- Task list
• A. In the passage, what was the title of the sermon Pastor Ortiz had prepared?
• B. Pull out each line of the listing that contains the string "rangeland", matching case exactly.

- Excerpt
'''
Juan Carlos Ortiz sat comfortable in his chair while the congregation finished the final stanza of a song. He looked out over the congregation he had been pasturing for many years. He reviewed once again the points of the sermon. He wanted to make sure he did not forget anything. He had labored in pray for many hours on what to say to the congregation. He had spent many hours in his study crafting each point and tailoring each illustration to support the theme of the sermon. The title of his message was rather simple, Love One Another, but he thought that the message was very important given the spiritual life of the congregation.

When the band played the final note of the song, Pastor Ortiz stood up to walk to the pulpit but as he stood, God spoke.


"Yes, Lord"

From his Pentecostal background, Juan Carlos Ortiz had no problem with the idea of God communicating with an audible voice. He only questioned the timing but the conversation continued as Pastor Ortiz slowly walked to the pulpit.
"How many sermons have your preached on theme of loving one another?"

"I don't know Lord, maybe a dozen or more."

"And how many times have your exhorted the congregation in other sermons to love one another."

"I don't know Lord, maybe a dozen or more also."

Have they done any good?

The conversation with God ended the moment Pastor Ortiz positioned himself behind the pulpit. The Lord's words were ringing in his ears. He thought to himself, "I have preached dozens of sermons on love and what good have they done. This congregation still spends more time looking after their own interests more than others. They barely know one another. They are not friends with each other. They barely talk to one another after the church service." Juan Carlos stood silent in the pulpit. His congregation waited for him to begin his sermon. Pastor Ortiz began his sermon, "Love one another." He then went and sat down.

People looked at one another thinking that they had missed something. They were accustomed to sermon of nearly an hour not 3 seconds. The congregation did not know what to do. After what seemed like an eternity, Juan Carlos walked back to the pulpit. The people repositioned themselves in their pews assuming that he would now deliver his message. Juan Carlos again said, "Love one another," and then he again sat down. Heads really began to turn. Some began to murmur. No one knew what to do. Pastor Ortiz again waited and then he again walked to the pulpit. He waited for the congregation to become settled and then as before the only words he delivered were three, "Love one another" before he returned to his chair behind the pulpit.
'''
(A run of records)
'''
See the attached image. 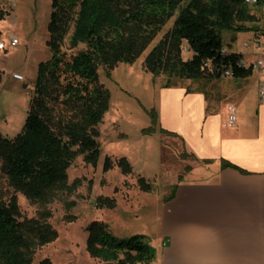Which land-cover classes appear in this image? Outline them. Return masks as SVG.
<instances>
[{
    "label": "rangeland",
    "instance_id": "rangeland-1",
    "mask_svg": "<svg viewBox=\"0 0 264 264\" xmlns=\"http://www.w3.org/2000/svg\"><path fill=\"white\" fill-rule=\"evenodd\" d=\"M186 2L183 0L179 6ZM250 9L260 17L256 25L264 28V1L251 4ZM0 10V42L6 44L0 49V137H13L26 119L39 64L52 58L47 43L51 0H0ZM174 17L134 61L117 62L111 68L98 66V82L108 92L107 109L97 127L100 153L94 164L84 162L81 155L74 158L67 170V185L72 187L53 189L42 202H31L0 171V202L14 198L21 219L46 221L55 233L52 240L34 246L30 264H39L43 259L50 264H162L170 217L165 204L181 180L197 179L191 175L193 170L204 166L188 154L180 138L161 133L163 128L179 135L178 131L191 133L195 138L201 128L195 106L189 107L188 100L183 104V96L175 91L164 90L178 85L184 87V92L202 89L212 104L225 111L232 85L244 82L242 110L248 111L256 101L258 87L264 89V81L258 80L259 69L244 80L226 75L213 80L172 79L175 85L165 87L166 77L146 71L143 59L170 29ZM221 37L226 49L241 53L242 63L250 65L256 60L253 30L222 31ZM12 38L17 44L7 46ZM84 47L69 48L66 35L61 50L68 56ZM261 47L260 55L264 54V42ZM191 55L184 49L183 59ZM15 74L21 78H15ZM70 112L68 105H54L55 119H66ZM106 158L110 167L104 170ZM122 158L126 162H118ZM93 222L103 224L117 239L142 236L153 256L134 263L119 262L123 256L110 261L92 256L86 239Z\"/></svg>",
    "mask_w": 264,
    "mask_h": 264
},
{
    "label": "trees",
    "instance_id": "trees-1",
    "mask_svg": "<svg viewBox=\"0 0 264 264\" xmlns=\"http://www.w3.org/2000/svg\"><path fill=\"white\" fill-rule=\"evenodd\" d=\"M182 1L51 0L47 43L52 58L39 64L21 130L13 137H0V171L15 190L31 202H42L53 189L72 187L67 185V170L76 156L89 164L97 161V127L108 101L107 90L98 82V66L111 68L117 62L134 61L173 16L170 29L143 59L146 71L166 77L165 87L175 85L172 79L213 80L225 71L232 78L252 75V64L242 65L241 53L226 49L221 37L222 31H258L251 4L187 0L180 7ZM66 35L69 48L85 47L67 56L61 50ZM184 49L191 51L190 58L183 59ZM60 104L71 108L66 119L54 118V105ZM105 162L107 170L109 160ZM227 166L231 164L220 162L221 168ZM54 236L46 221L21 219L14 198L0 202V264H30L34 246ZM86 244L92 256L107 261L123 256L119 262L134 263L153 256L142 236L117 239L98 222L89 226ZM39 264L50 262L43 259Z\"/></svg>",
    "mask_w": 264,
    "mask_h": 264
},
{
    "label": "crops",
    "instance_id": "crops-1",
    "mask_svg": "<svg viewBox=\"0 0 264 264\" xmlns=\"http://www.w3.org/2000/svg\"><path fill=\"white\" fill-rule=\"evenodd\" d=\"M252 13L259 24V15ZM257 28L253 54L258 58L264 28ZM263 69L259 82L264 81ZM245 85L233 84L228 95L226 106L236 109L233 126L226 124L227 110L212 104L204 90L184 92L182 85L164 90L175 91L183 96V104L188 100L189 107L195 106L201 120L198 137L182 131L176 135L189 155L211 163L193 170L191 175L197 179L181 180L165 204L170 217L162 264H264V89L250 110L244 111ZM222 160L231 166L221 168Z\"/></svg>",
    "mask_w": 264,
    "mask_h": 264
},
{
    "label": "built area",
    "instance_id": "built-area-1",
    "mask_svg": "<svg viewBox=\"0 0 264 264\" xmlns=\"http://www.w3.org/2000/svg\"><path fill=\"white\" fill-rule=\"evenodd\" d=\"M257 2V0H246V3L248 4H255ZM17 44V40L15 38H12L9 43L7 44V46H15ZM6 46L5 43L0 42V49H4ZM242 65H244L242 63ZM252 67L254 69H259L261 70L262 68H264V54L260 55L253 63H252ZM224 75L226 76H230V73L228 71L224 72ZM15 78H21L19 75L15 74L14 75ZM263 94V88L260 87L259 88V95ZM236 122V109L234 106L232 105H228L227 106V121L226 124L233 126Z\"/></svg>",
    "mask_w": 264,
    "mask_h": 264
}]
</instances>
'''
- The responses
• A. Love One Another

• B.
    "label": "rangeland",
    "instance_id": "rangeland-1",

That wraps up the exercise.